- Grassington & Threshfield station soon after closure

General information
- Location: Grassington, North Yorkshire England
- Coordinates: 54°04′14″N 2°00′35″W﻿ / ﻿54.070459°N 2.009800°W
- Grid reference: SD994638
- Platforms: 2

Other information
- Status: Disused

History
- Pre-grouping: Midland Railway
- Post-grouping: London, Midland and Scottish Railway

Key dates
- 30 July 1902: Opened as "Grassington"
- October 1902: Renamed "Grassington & Threshfield"
- 22 September 1930: Closed to passengers
- 11 August 1969: Closed completely

Location

= Grassington & Threshfield railway station =

Disused railway station in North Yorkshire, England

Grassington & Threshfield railway station (or Threshfield station) was a railway station that served the town of Grassington and village of Threshfield, in North Yorkshire, England.

== History ==
The Yorkshire Dales Railway constructed the line to Grassington & Threshfield, with services operated by the Midland Railway, to provide better links for local villages to the nearby town of Skipton. It diverged at Embsay Junction, and ran through the Dales, with a station at Rylstone, past the then 'Swinden Lime Works' (today known as Swinden Quarry), and a further 3 mi to Threshfield. Despite being the line's terminus, Grassington & Threshfield was built as a through station, because there were proposals to continue the line further north up the Dales to Kettlewell, and thence to Leyburn, to join the line to Hawes on the Wensleydale Railway. That was never done.

The station, which opened with the line in mid-1902, had two platforms, each with a run-round loop, and a goods shed and cattle dock with their own sidings. Another siding branched west towards Skirethorns Quarry, ending at the rear of a set of terraced houses known as Woodlands Terrace. Limestone was brought down from the quarry by a tramway to Woodlands Terrace, where it was transferred to trains.

Absolute pixel position data
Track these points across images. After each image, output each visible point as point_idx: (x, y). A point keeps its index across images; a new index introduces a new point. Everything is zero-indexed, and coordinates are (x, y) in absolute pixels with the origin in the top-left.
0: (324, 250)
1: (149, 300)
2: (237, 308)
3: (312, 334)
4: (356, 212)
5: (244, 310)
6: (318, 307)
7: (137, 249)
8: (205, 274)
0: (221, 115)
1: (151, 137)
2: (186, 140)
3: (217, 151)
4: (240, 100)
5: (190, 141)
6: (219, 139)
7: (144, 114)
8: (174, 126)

### CHECK YOUR UNDERSTANDING
a) Translate this sentence from the station article into French: "Limestone was brought down from the quarry by a tramway to Woodlands Terrace, where it was transferred to trains."
b) Write the next part of the article on Grassington & Threshfield railway station, picking up after its last sentence.
The records have nothing to do with what is asked here.

### RESPONSES BY TASK
a) Le calcaire était descendu de la carrière par un tramway jusqu'à Woodlands Terrace, où il était transféré dans des trains.

b)
On 22 September 1930, after only 28 years, the LMS withdrew regular passenger services due to poor patronage. However, excursion traffic continued for more than 30 years thereafter, as did general goods traffic and stone traffic from the nearby quarry. The end of quarrying in the early 1960s eventually led to the complete closure of the station, and the northern end of the branch, on 11 August 1969.

==The site today==

The track was lifted on the final section north of Swinden Quarry in 1971 and the old station buildings were demolished soon afterwards. A housing estate now occupies the site.

==Embsay Junction==

Embsay Junction was laid at the opening of the line in 1902 to take trains from Skipton to Rylstone Station and Threshfield station. The branch was single throughout.

The other direction was the Skipton to Ilkley Line across the Dales, with stations at Embsay, Bolton Abbey, Addingham and finally ending up at Ilkley. The line was double-tracked, as it formed a useful relief route for the busy main line via Keighley. The Ilkley line was closed in 1966, but the signal box at the junction remained in use until July 1969 (to give access for track-lifting trains and to the quarry siding at Embsay). The remaining double track portion down to Skipton was singled at the same time.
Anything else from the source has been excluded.